EXERCISES:
a) Reproduce the passage of the bass fishing thread between "These and all" and "quarry in OH.", inclusive.
b) In the bass fishing thread, what lure caught Shortdrift's 7lb-4oz smallmouth?
c) Write the next part of the bass fishing thread, picking up after its final post.

PAGE:
┄┄┄┄┄┄┄┄┄┄┄┄┄┄┄┄┄┄┄┄
# Whats your biggest or best bass ever?



## Pigsticker

These 2 smallies are my best bass ever. The one where I have the hood on was slightly over 24" and 6+ pounds. The other one was 5+ pounds. We didn't have a tapemeasure on the boat in the one pic but we taped off 20" exactly. That's where lunker smallies begin in my book. That one missed it by an inch or so. There are tons of them between 17 and 19" at Rice lake but these are the only ones i've ever caught anywhere over 20".

These and all almost all the other big bass ive ever caught came on some sort of soft plastic, mainly big flukes or sluggos.

My biggest bass period was a 25" 7lb 2oz largemouth caught in a farm pond in MI on the way to Rice lake.  and the bass in my avatar is 6lb 10 oz from quarry in OH.


----------



## DaleM

My biggest Bass is a 7.71 lb. Largemouth from canada. Not some home grown Florida bass that eats and grown all year around. This one had to be 15 years old to get that big up there. I also have a 7 lb. amd a 7.25 Smallmouth that I'm most proud of. Again from my place in Canada.This one was 7.0 lbs. that's a flippin' stick it is laying beside.


----------



## gofeesh

One of those days with no scale on board. Enjoy, Gofeesh.


----------



## Big Joshy

the oldest bass I have ever caught was a 21 inch smallmouth that had the head of a largemouth on it, I could put my fist in its mouth. Caught in early october out of deer creek, the creek itself near mount sterling. On a buzzbait none the less! 

Heres my heaviest smallie. 6.4 lbs


----------



## CThompson

Two years ago, I cought a largemouth that measured 16 3/4 inches long. Did not have a scale. Not very big compared to what everybody else has but I was excited to get it.  

Chris


----------



## Pigsticker

Can you guys list where you got them and on which bait for everyone please? I'll say that smallie is from Erie because 1. It's huge. 2. I see condos in the background that look Erie-ish.


----------



## MSmith2004

Mine was shamefully 22" 3lb. 1oz largemouth. Not much experience on my end. One day...


----------



## JLeo

18" Largemouth, didnt have a scale. Caught in a small pond on a small floating fire tiger colored rapala.


----------



## Fish4Fun

My biggest to date was this pond fish that went 23inch's not sure the weight no scale. Last year. I plan to beat this fish this year on the lake. I have lost some on the water that i know would have beat it and i am working to reduce my lose ratio lol.


----------



## Shortdrift

Smallmouth 7lb-4oz, Lake Erie Ruggles on a gold Vib-e.  Largemouth 27", 12 acre farm pond (lake), Medina County, purple worm, female ready to spawn so didn't remove it from the water just measured her. This was 40 years ago when we didn't carry cameras or scales.
┄┄┄┄┄┄┄┄┄┄┄┄┄┄┄┄┄┄┄┄
GIVEN RECORDS:
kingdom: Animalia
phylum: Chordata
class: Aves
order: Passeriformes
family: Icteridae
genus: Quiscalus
┄┄┄┄┄┄┄┄┄┄┄┄┄┄┄┄┄┄┄┄
ANSWERS TO THE EXERCISE:
a)
These and all almost all the other big bass ive ever caught came on some sort of soft plastic, mainly big flukes or sluggos.

My biggest bass period was a 25" 7lb 2oz largemouth caught in a farm pond in MI on the way to Rice lake.  and the bass in my avatar is 6lb 10 oz from quarry in OH.

b) A gold Vib-e.

c)
----------



## midoh39

Largemouth from Lake Toho probably 6 pounds but I can't find the pic and a 20" smallmouth saugeye fishing. But the pic is to big. I can catch a lot of 14-17 inch. of both kinds but never can break teh 18" mark except twice.


----------



## Crawl

Shortdrift- That was one big l-mouth!!! Come-on,take a guess on what it weighed!!! Awesome!


----------



## jiggin'fool

got a largemouth 23 inches and pushing 8 lbs... I would scan a picture for ya... but my girlfriend put it in a scrapbook... GLUED!!!!!!!!!!!! ya not happy! anyway... every year I catch em over 22 inches but only one that broke the 23 mark!


----------



## jmenchhofer

Mine was a largemouth caught in MI several years ago right after the spawn. It was 21" long, but only weighed 3.5 pounds. I caught it on one of those Tornado spinnerbaits that Bass Pro Shops used to sell. Of course we had no camera on board at the time  . As much time as I have spent fishing for bass over the years, I would like to be able to say that I have done better, but that's my best.

Those are some beautiful smallies, guys! I have been wanting to go smallmouth fishing on Erie for a while now. I think I'm going to make it happen this year, and maybe I can finally improve on my personal best bass!


----------



## liquidsoap

Best bass was the 4.5lb largemouth I caught from mosquito lake..
Those who fish that lake know how rare big fish are from there.
Biggest bass...
6lbs from Hinckley on a crankbait..


----------



## Shortdrift

Crawl said:


> Shortdrift- That was one big l-mouth!!! Come-on,take a guess on what it weighed!!! Awesome!


.
+++++++++++++++++++++++++++++++++++++++++++++++++++++++

I really can't make a decent guess as I had never seen a largemouth that big befor or one that had a gut that big. It looked like it had a large softball inside it. Both my buddy and I felt the eggs would run out if we lifted her.
The farmer who was also a fisherman said it was the biggest bass he had ever seen and didn't want her harmed also. He had come down to the lake when he heard me calling to my buddy as I figured I had hooked a large catfish and didn't know it was a bass until I got it to shallow water.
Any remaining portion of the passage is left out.